## WHAT THIS TASK INVOLVES
The listing below contains a span that opens with the line containing "Strengths | Limitations |" and closes with the line containing "their answers. |". Return that span exactly.

____ DATA SUPPLIED

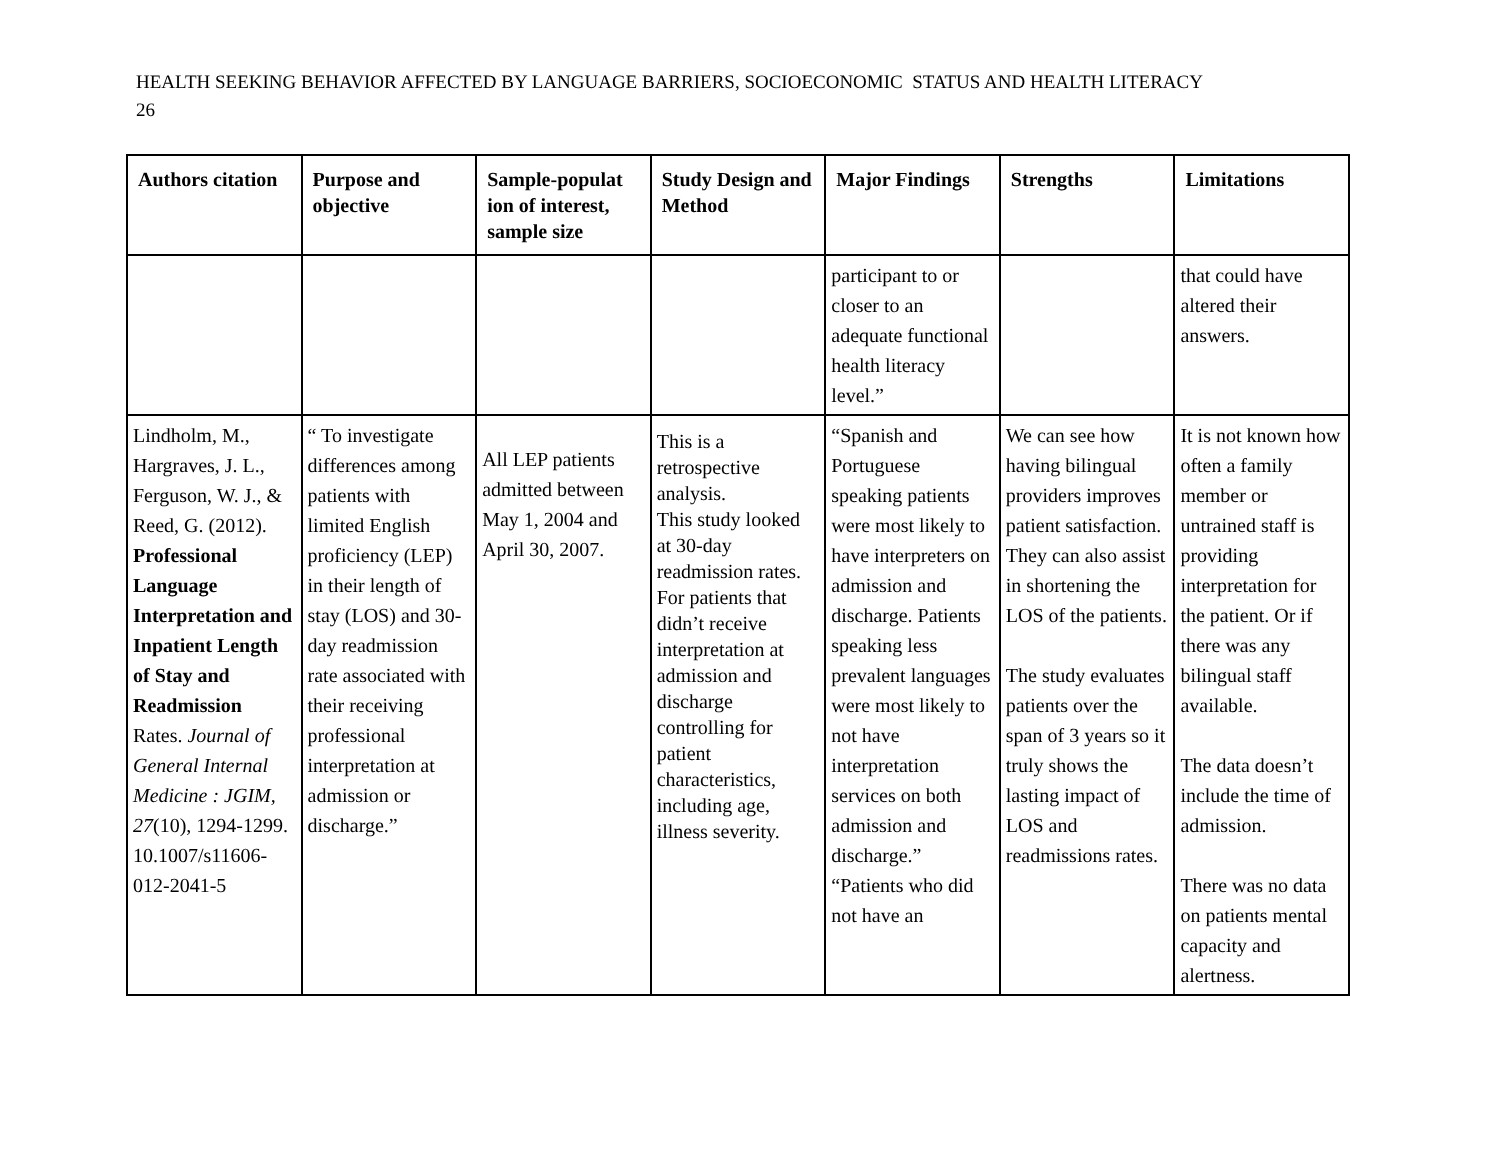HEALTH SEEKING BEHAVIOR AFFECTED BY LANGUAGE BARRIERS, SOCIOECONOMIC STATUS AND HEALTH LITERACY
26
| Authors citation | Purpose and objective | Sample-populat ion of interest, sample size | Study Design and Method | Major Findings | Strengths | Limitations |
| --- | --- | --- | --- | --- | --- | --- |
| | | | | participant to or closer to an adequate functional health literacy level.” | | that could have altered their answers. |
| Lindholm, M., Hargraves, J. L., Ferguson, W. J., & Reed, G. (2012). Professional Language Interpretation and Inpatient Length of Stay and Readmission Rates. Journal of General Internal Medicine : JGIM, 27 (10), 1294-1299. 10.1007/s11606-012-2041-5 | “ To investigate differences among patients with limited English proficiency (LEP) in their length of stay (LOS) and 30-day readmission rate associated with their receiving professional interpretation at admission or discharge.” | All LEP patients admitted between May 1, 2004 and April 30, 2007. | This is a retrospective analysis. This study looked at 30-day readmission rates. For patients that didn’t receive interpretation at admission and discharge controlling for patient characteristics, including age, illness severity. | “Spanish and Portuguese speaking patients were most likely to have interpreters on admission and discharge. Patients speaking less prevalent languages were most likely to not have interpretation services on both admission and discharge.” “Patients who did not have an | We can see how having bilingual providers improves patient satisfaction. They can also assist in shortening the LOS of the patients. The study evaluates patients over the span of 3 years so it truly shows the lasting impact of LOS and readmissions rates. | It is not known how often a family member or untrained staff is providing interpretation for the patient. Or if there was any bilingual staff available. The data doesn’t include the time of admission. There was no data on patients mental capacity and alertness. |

________

## PROBLEM SOLUTION
| Authors citation | Purpose and objective | Sample-populat ion of interest, sample size | Study Design and Method | Major Findings | Strengths | Limitations |
| --- | --- | --- | --- | --- | --- | --- |
| | | | | participant to or closer to an adequate functional health literacy level.” | | that could have altered their answers. |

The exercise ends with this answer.